Coube ao próprio ministro da Fazenda, Fernando
Haddad, sair a público para negar uma mudança de rota. Afinal, o
desmantelamento da estrutura da proposta de Orçamento horas antes de expirar o
prazo de envio da peça ao Congresso inevitavelmente geraria dúvidas em relação
ao respaldo dado pelo presidente Luiz Inácio Lula da Silva ao chefe da equipe
econômica.
É grande a pressão sobre o ministro da
Fazenda para que o crescimento da economia supere 2% no ano que vem, quiçá
ultrapasse o patamar de 2,5% e beire os 3%. Atualmente, a mediana das
expectativas de mercado está em 1,33%, de acordo com o Focus.
Entre integrantes da ala política, circulam
pesquisas de opinião segundo as quais menos da metade da população já percebe
alguma melhora na situação financeira familiar.

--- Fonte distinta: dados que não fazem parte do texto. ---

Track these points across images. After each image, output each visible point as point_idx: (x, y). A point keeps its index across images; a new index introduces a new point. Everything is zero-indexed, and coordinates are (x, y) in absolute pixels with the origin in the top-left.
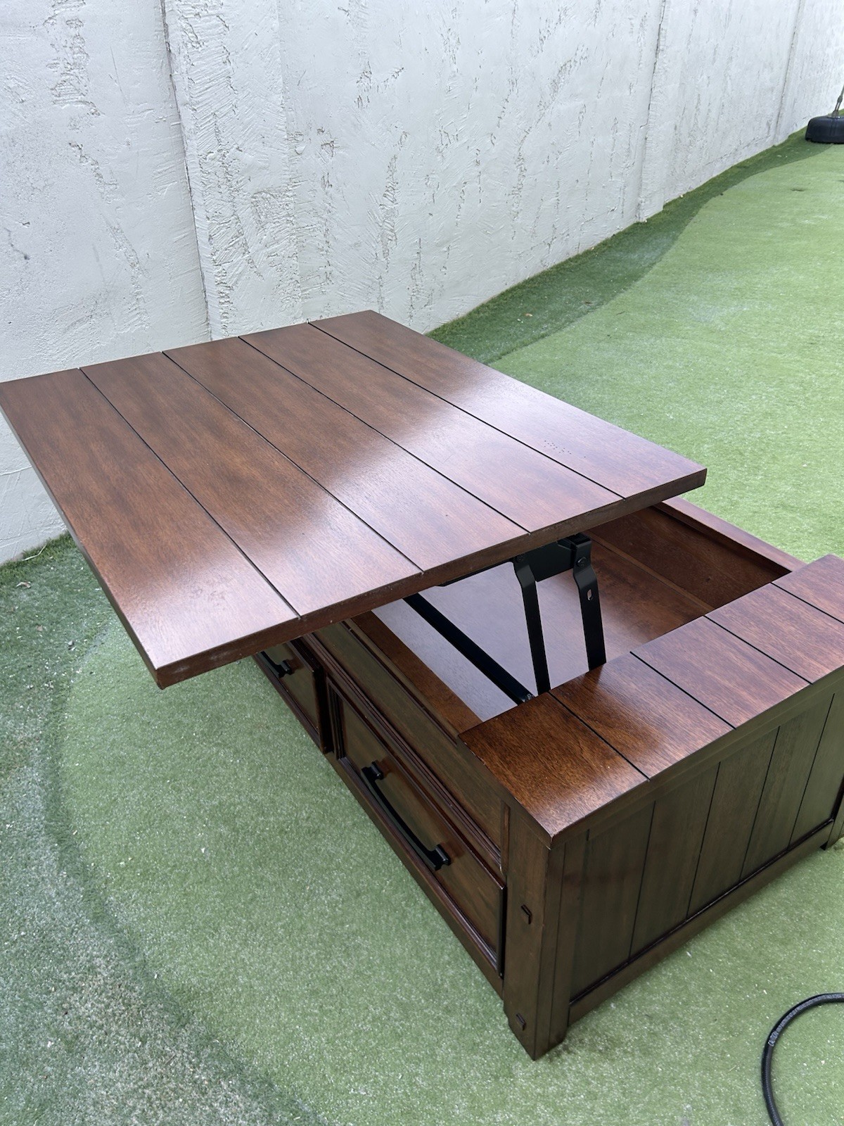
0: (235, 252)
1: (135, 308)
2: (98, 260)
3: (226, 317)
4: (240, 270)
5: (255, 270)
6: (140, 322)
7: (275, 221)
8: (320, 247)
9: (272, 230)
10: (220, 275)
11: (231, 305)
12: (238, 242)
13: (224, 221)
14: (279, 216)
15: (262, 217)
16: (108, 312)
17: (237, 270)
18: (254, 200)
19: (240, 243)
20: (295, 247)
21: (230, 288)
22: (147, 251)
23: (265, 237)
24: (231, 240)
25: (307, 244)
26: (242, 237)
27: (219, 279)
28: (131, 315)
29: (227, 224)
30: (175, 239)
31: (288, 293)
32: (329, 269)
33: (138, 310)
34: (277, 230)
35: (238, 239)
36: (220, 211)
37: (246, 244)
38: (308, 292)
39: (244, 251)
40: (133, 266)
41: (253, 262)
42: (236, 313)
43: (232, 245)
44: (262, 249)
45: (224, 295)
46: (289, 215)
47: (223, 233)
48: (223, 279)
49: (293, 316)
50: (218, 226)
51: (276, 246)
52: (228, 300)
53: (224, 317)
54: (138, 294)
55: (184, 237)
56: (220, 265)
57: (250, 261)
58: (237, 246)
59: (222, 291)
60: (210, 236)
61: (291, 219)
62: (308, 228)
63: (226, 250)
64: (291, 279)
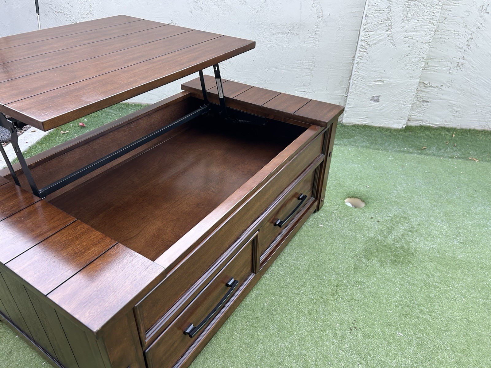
0: (380, 28)
1: (312, 37)
2: (301, 9)
3: (361, 59)
4: (380, 39)
5: (392, 41)
6: (313, 44)
7: (418, 19)
8: (460, 46)
9: (414, 24)
10: (365, 36)
11: (367, 54)
12: (385, 23)
13: (379, 10)
14: (423, 17)
15: (409, 15)
16: (298, 34)
17: (378, 38)
18: (407, 3)
19: (387, 24)
20: (430, 38)
21: (370, 46)
22: (329, 13)
23: (407, 26)
24: (380, 21)
25: (449, 41)
26: (389, 21)
27: (363, 38)
28: (309, 39)
29: (380, 12)
30: (349, 12)
31: (412, 62)
32: (462, 61)
33: (314, 38)
34: (419, 25)
35: (386, 22)
36: (379, 4)
37: (391, 26)
38: (437, 68)
39: (387, 29)
40: (319, 17)
41: (392, 37)
42: (368, 59)
43: (380, 24)
44: (401, 32)
45: (364, 47)
46: (432, 19)
47: (376, 16)
48: (367, 40)
49: (411, 75)
50: (374, 11)
51: (414, 33)
52: (366, 51)
53: (360, 58)
54: (316, 31)
55: (355, 12)
56: (368, 32)
57: (390, 36)
58: (383, 25)
59: (363, 45)
60: (367, 15)
61: (434, 22)
62: (454, 32)
63: (375, 25)
64: (419, 55)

Por outro lado, existe uma
expectativa majoritária na população de que o cenário econômico irá melhorar
nos próximos meses. E esse sentimento não pode piorar, afirmam integrantes da
ala política, pois é inevitável que o eleitor compare a situação do Brasil
atual com aquela vivida nos dois primeiros mandatos do petista.
Nas últimas semanas, o governo enfrentou
dificuldades para aprovar o marco fiscal em um formato que ampliaria o manejo
do Orçamento do ano que vem em mais de R$ 30 bilhões. Ainda assim, o sinal
emanado da capital federal é que mesmo com o novo arcabouço as despesas terão
crescimento real em 2023 e 2024, num ritmo três vezes maior que o restante do
mundo emergente e da América Latina.
Some-se a isso o alerta feito no Congresso
de que esta legislatura terá dificuldades de aprovar medidas impulsionadas pelo
discurso de que está em curso uma batalha tributária travada entre ricos e
pobres. A conta vai chegar e, em algum momento no futuro, será preciso cortar
despesas. É nesse contexto que se vê uma crescente defesa, no Congresso e no
setor privado, da reforma administrativa.